These are the key concepts you need to understand to accurately answer the question.

SSResid (Sum of Squares of Residuals)

The SSResid, or the Sum of Squares of Residuals, is a critical measure in the world of statistics, specifically in regression analysis. It helps us understand how well our regression line fits the observed data. Residuals are the differences between the observed values and the values predicted by our regression model; thus, the SSResid calculates the overall discrepancy between our model and the actual data.

By squaring the residuals, we ensure that positive and negative differences do not cancel each other out, and summing these squares gives us a single comprehensive value. The formula as seen in the textbook exercise is \[\text{SSResid} = \left(1-r^2\right) \sum(y-\bar{y})^2\]. Here, \(r\) represents the correlation coefficient, and \(\bar{y}\) is the mean of the observed data.
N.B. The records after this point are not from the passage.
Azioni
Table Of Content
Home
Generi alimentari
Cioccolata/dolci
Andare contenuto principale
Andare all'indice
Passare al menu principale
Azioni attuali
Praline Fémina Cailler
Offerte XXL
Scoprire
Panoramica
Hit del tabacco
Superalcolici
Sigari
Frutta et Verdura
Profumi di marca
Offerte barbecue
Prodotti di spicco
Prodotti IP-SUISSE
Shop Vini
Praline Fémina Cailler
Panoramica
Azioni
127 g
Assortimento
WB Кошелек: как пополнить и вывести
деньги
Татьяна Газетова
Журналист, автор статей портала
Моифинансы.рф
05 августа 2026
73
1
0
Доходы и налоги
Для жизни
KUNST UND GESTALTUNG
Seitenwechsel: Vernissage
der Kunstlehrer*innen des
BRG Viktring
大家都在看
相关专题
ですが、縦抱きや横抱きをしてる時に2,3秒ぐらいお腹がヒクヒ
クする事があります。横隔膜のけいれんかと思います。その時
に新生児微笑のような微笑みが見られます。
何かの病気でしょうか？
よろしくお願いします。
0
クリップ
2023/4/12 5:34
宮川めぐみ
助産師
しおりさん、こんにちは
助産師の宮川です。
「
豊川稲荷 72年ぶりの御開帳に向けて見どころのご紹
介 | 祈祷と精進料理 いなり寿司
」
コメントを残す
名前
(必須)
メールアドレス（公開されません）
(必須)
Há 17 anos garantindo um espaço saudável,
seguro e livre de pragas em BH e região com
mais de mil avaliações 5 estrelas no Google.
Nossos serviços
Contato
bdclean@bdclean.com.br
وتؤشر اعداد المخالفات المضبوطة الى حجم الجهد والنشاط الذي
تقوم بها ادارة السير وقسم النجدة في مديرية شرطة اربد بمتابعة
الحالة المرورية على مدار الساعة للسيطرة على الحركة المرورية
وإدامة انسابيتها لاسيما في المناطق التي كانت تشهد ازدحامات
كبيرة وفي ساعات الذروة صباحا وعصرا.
When the SSResid is small, it indicates that the model has a good fit with the data. Large values of SSResid suggest that the model is not adequately capturing the relationship present in the data.

Standard Deviation of Residuals (se)

The standard deviation of residuals, or \(s_e\), provides insight into the typical size of the residuals, showing the typical amount by which the observed data points deviate from the regression line. The smaller the value of \(s_e\), the closer the data points are to the line, indicating a more precise prediction of our regression model.
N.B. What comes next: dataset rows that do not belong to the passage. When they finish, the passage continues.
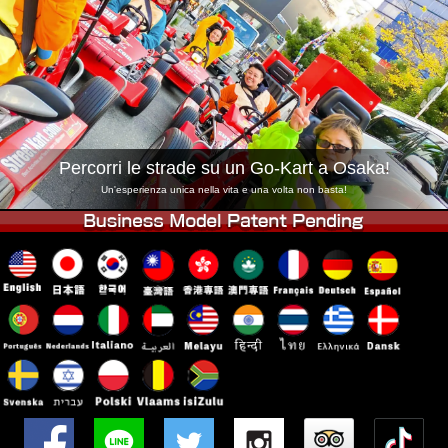
Azienda
Prenotazioni
Cambia Negozio
Tokyo Shinagawa
Tokyo Akihabara#1
Tokyo Akihabara#2
Tokyo Shibuya
Tokyo Shibuya Annex
Tokyo Bay
Percorri le strade su un Go-Kart a Osaka!
Tokyo Asakusa
Osaka
Un'esperienza unica nella vita e una volta non basta!
Okinawa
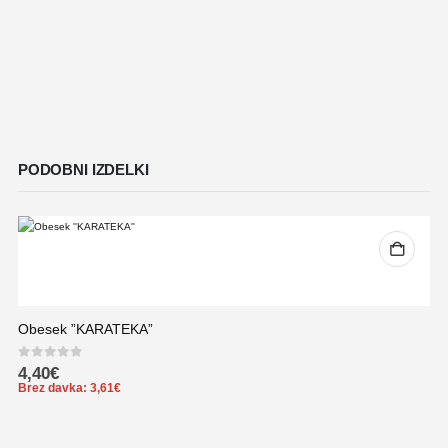
PODOBNI IZDELKI
Obesek ”KARATEKA”
0
out of 5
4,40
€
Brez davka:
3,61
€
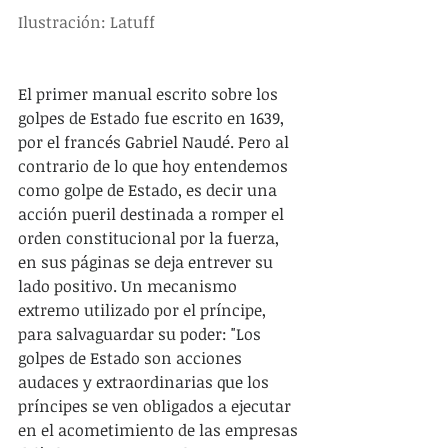
Ilustración: Latuff
El primer manual escrito sobre los 
golpes de Estado fue escrito en 1639, 
por el francés Gabriel Naudé. Pero al 
contrario de lo que hoy entendemos 
como golpe de Estado, es decir una 
acción pueril destinada a romper el 
orden constitucional por la fuerza, 
en sus páginas se deja entrever su 
lado positivo. Un mecanismo 
extremo utilizado por el príncipe, 
para salvaguardar su poder: "Los 
golpes de Estado son acciones 
audaces y extraordinarias que los 
príncipes se ven obligados a ejecutar 
en el acometimiento de las empresas 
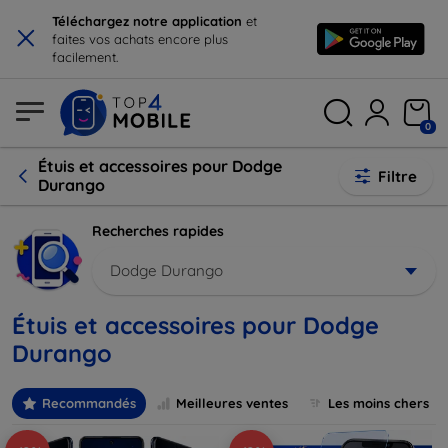
×
Téléchargez notre application
et
faites vos achats encore plus
facilement.
0
Étuis et accessoires pour Dodge
Filtre
Durango
Recherches rapides
Dodge Durango
Étuis et accessoires pour Dodge
Durango
Recommandés
Meilleures ventes
Les moins chers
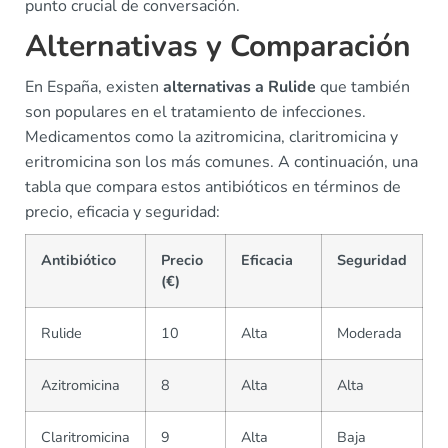
punto crucial de conversación.
Alternativas y Comparación
En España, existen
alternativas a Rulide
que también
son populares en el tratamiento de infecciones.
Medicamentos como la azitromicina, claritromicina y
eritromicina son los más comunes. A continuación, una
tabla que compara estos antibióticos en términos de
precio, eficacia y seguridad:
Antibiótico
Precio
Eficacia
Seguridad
(€)
Rulide
10
Alta
Moderada
Azitromicina
8
Alta
Alta
Claritromicina
9
Alta
Baja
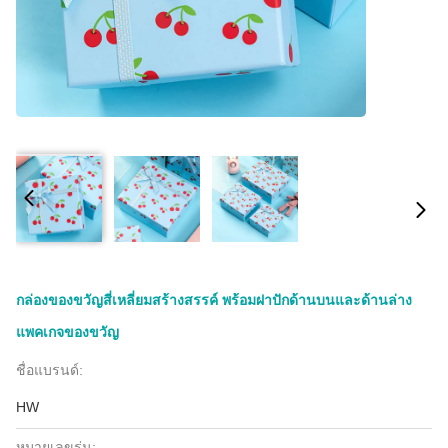
กล่องของขวัญสี่เหลี่ยมสร้างสรรค์ พร้อมฝาปักด้านบนและด้านล่าง
แพคเกจของขวัญ
ชื่อแบรนด์:
HW
หมายเลขรุ่น:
The formula derived from the textbook is \[s_e = \sqrt{\frac{n-1}{n-2}} \sqrt{1-r^2} s_y\] where \(s_y\) is the standard deviation of the observed outcomes, and \(r\) is the correlation coefficient. For large datasets, we can simplify the formula to \[s_e \approx \sqrt{1-r^2} s_y\] since \(\frac{n-1}{n-2}\) approaches 1. Understanding \(s_e\) is integral to evaluating how well our regression model works in practice, as it relates to how much our predictions deviate from reality, on average.

Linear Relationship

A linear relationship in statistics signifies that there is a straight-line relationship between two variables. This is the foundation of linear regression analysis, where we assume that as one variable increases or decreases, the other variable tends to also increase or decrease by a certain amount, consistently. This relationship is described by a linear equation of the form \[y = mx + b\], where \(y\) and \(x\) are the variables, \(m\) indicates the slope, and \(b\) represents the intercept.
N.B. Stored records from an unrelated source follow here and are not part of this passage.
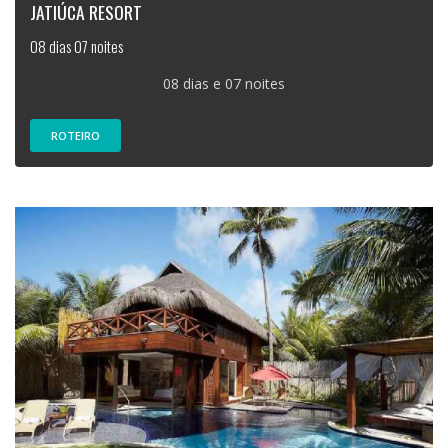
JATIÚCA RESORT
08 dias 07 noites
08 dias e 07 noites
ROTEIRO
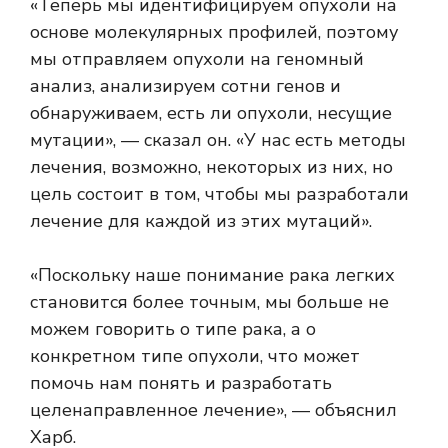
«Теперь мы идентифицируем опухоли на
основе молекулярных профилей, поэтому
мы отправляем опухоли на геномный
анализ, анализируем сотни генов и
обнаруживаем, есть ли опухоли, несущие
мутации», — сказал он. «У нас есть методы
лечения, возможно, некоторых из них, но
цель состоит в том, чтобы мы разработали
лечение для каждой из этих мутаций».
«Поскольку наше понимание рака легких
становится более точным, мы больше не
можем говорить о типе рака, а о
конкретном типе опухоли, что может
помочь нам понять и разработать
целенаправленное лечение», — объяснил
Харб.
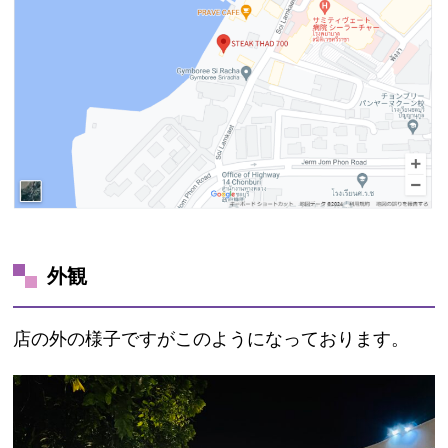
外観
店の外の様子ですがこのようになっております。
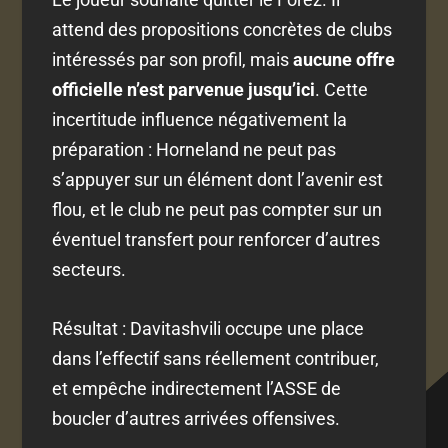
attend des propositions concrètes de clubs
intéressés par son profil, mais
aucune offre
officielle n’est parvenue jusqu’ici
. Cette
incertitude influence négativement la
préparation : Horneland ne peut pas
s’appuyer sur un élément dont l’avenir est
flou, et le club ne peut pas compter sur un
éventuel transfert pour renforcer d’autres
secteurs.
Résultat : Davitashvili occupe une place
dans l’effectif sans réellement contribuer,
et empêche indirectement l’ASSE de
boucler d’autres arrivées offensives.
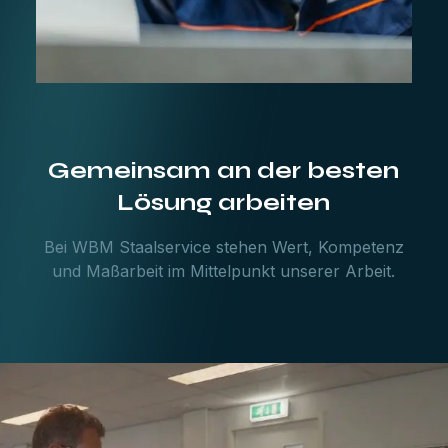
Gemeinsam an der besten
Lösung arbeiten
Bei WBM Staalservice stehen Wert, Kompetenz
und Maßarbeit im Mittelpunkt unserer Arbeit.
In the context of the exercise, when the correlation coefficient \(r\) is zero, it is indicative that there is no linear relationship between the variables, leading to a horizontal line at \(\bar{y}\), the mean of the observed data. As \(r\) moves away from zero, indicating either a positive or negative linear relationship, the fit of the regression line improves, and the residuals decrease, which can lead to more accurate predictions.

Correlation Coefficient (r)

The correlation coefficient, denoted as \(r\), measures the strength and direction of a linear relationship between two variables. It is a value between -1 and 1 where a correlation of 1 signifies a perfect positive linear relationship, -1 indicates a perfect negative linear relationship, and 0 means there is no linear relationship at all.

In the exercise presented, \(r\) greatly influences the standard deviation of residuals \(s_e\). When \(r\) is close to 1 or -1, the residuals are typically smaller, showcasing a strong linear relationship between the variables. Consequently, the regression line is a good fit for predicting outcomes. On the contrary, when \(r\) is closer to 0, the prediction power diminishes. An example provided in the exercise shows an \(r\) of approximately 0.8, suggesting a strong positive linear relationship and thereby allowing for a more robust prediction of an 18-year-old's height based on their height at 6 years old.